It's the same old song and dance for LSU: death, taxes and an allergy to the forward pass.
At halftime Saturday, Les Miles claimed, "We've thrown the ball well," during a radio interview. In what universe does Miles live to think that what transpired at Lambeau Field constitutes throwing the ball well?
After barely keeping his job last year, Miles didn't need this to start LSU's season. Wisconsin 16, LSU 14. If the Badgers had a competent quarterback, it wouldn't have even been that close. With the exception of turnovers, Wisconsin completely dominated preseason No. 5 LSU, which has superior talent but rarely has a passing game to match.
LSU quarterback Brandon Harris will face a ton of criticism for his 12-of-21 passing, 131-yard, one-touchdown, two-interception performance. He can't escape the bad pick he threw right to Wisconsin safety D'Cota Dixon to end the game. It was almost like the defender was his receiver.
What happened next was pathetic. LSU offensive lineman Josh Boutte delivered a vicious cheap shot on Dixon as he celebrated the interception, an act that resulted in an ejection and surely should include a suspension for Boutte. Miles explained to reporters that Boutte claimed he was only trying to make the tackle and thought Dixon was returning the interception. Good luck believing that.
As bad as Harris was on Saturday, this is on Miles. It's on Miles year after year after year for not having a competent passing game.

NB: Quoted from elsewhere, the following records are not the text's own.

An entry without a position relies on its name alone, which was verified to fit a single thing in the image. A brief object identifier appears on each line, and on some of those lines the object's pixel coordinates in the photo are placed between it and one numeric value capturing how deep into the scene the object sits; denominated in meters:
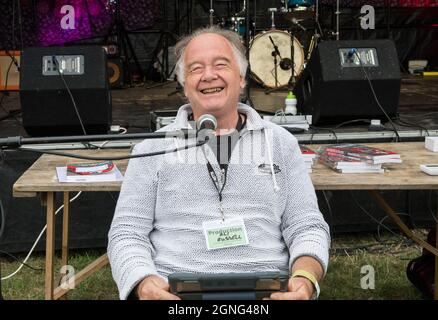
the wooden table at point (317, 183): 2.64
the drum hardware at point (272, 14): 8.20
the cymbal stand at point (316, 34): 7.95
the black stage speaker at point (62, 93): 4.47
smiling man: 2.20
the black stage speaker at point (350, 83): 4.71
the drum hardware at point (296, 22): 7.67
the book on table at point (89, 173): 2.75
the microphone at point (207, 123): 1.54
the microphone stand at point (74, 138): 1.51
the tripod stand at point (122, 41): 8.66
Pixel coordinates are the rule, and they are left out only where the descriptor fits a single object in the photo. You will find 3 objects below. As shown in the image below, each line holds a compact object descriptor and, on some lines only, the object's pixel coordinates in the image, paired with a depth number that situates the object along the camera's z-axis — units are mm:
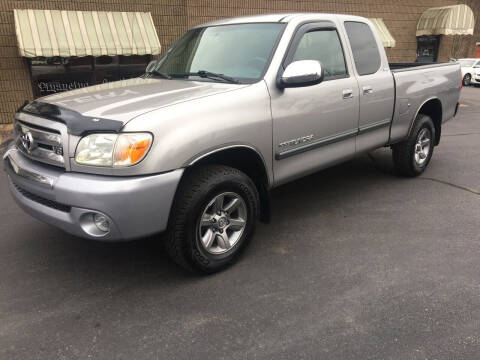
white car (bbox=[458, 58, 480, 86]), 19953
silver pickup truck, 2559
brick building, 10023
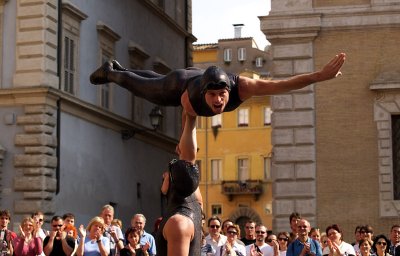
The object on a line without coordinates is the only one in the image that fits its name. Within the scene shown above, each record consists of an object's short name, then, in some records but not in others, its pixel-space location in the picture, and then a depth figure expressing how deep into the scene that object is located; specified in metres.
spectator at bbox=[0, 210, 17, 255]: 15.85
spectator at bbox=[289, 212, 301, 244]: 15.61
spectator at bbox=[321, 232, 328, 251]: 16.32
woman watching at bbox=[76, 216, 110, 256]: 14.69
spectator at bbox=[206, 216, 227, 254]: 15.32
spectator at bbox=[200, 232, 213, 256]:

There will be people calling this a major upset. While I certainly didn't see a Wisconsin win coming -- and kudos to Paul Chryst and the Badgers for controlling this game and playing with far more poise -- let's stop viewing LSU the way we did before Alabama shut out the Tigers in the 2012 BCS Championship Game.
Why would people think the Tigers are wearing different stripes in 2016, at least enough to rank them No. 5? Miles survived a coup attempt last season; he didn't suddenly create a competent game plan to throw the ball.
Miles almost got fired because of his offense. So what did he do? He got a new defensive coordinator and kept the same offensive coordinator, Cam Cameron. That makes perfect sense.
Meanwhile, Leonard Fournette -- a once-in-a-generation type running back -- is watching his three years in Baton Rouge, Louisiana, go to waste. Once Fournette goes to the NFL, he's going to love the freedom to finally not run against stacked boxes.
With the exception of Zach Mettenberger, who was a legit quarterback at LSU for two years, it's incredible that this program with immense talent can't develop better signal callers. The Tigers don't even need Mettenberger. Someone like Blake Sims or Jake Coker would do, as Nick Saban managed to win with over the past two seasons at Alabama.
Entering 2016, LSU's passing yards per game ranked 94th or worse nationally in six of the past seven seasons. Only Air Force, Georgia Tech, New Mexico, Army and Navy rate that poorly in passing since 2009.
That's right. LSU is basically a service academy offense throwing the ball.
This season isn't over for LSU. It's one week. But we've seen this story before.
LSU has played that exact game Saturday under Miles time after time after time. Sometimes Miles pulls one out of his hat while eating some grass. But in today's high-scoring world of college football, you can only pull off so many escape acts without fully committing to the forward pass.
Miles told his players there would be no Lambeau Leaps. LSU's offensive players took it to heart. They didn't even run before the jump.
Now they're back to being who we should have known they are: A team that can't throw. And if you're a team with national championship aspirations in 2016, that's about as damning an indictment as you can have.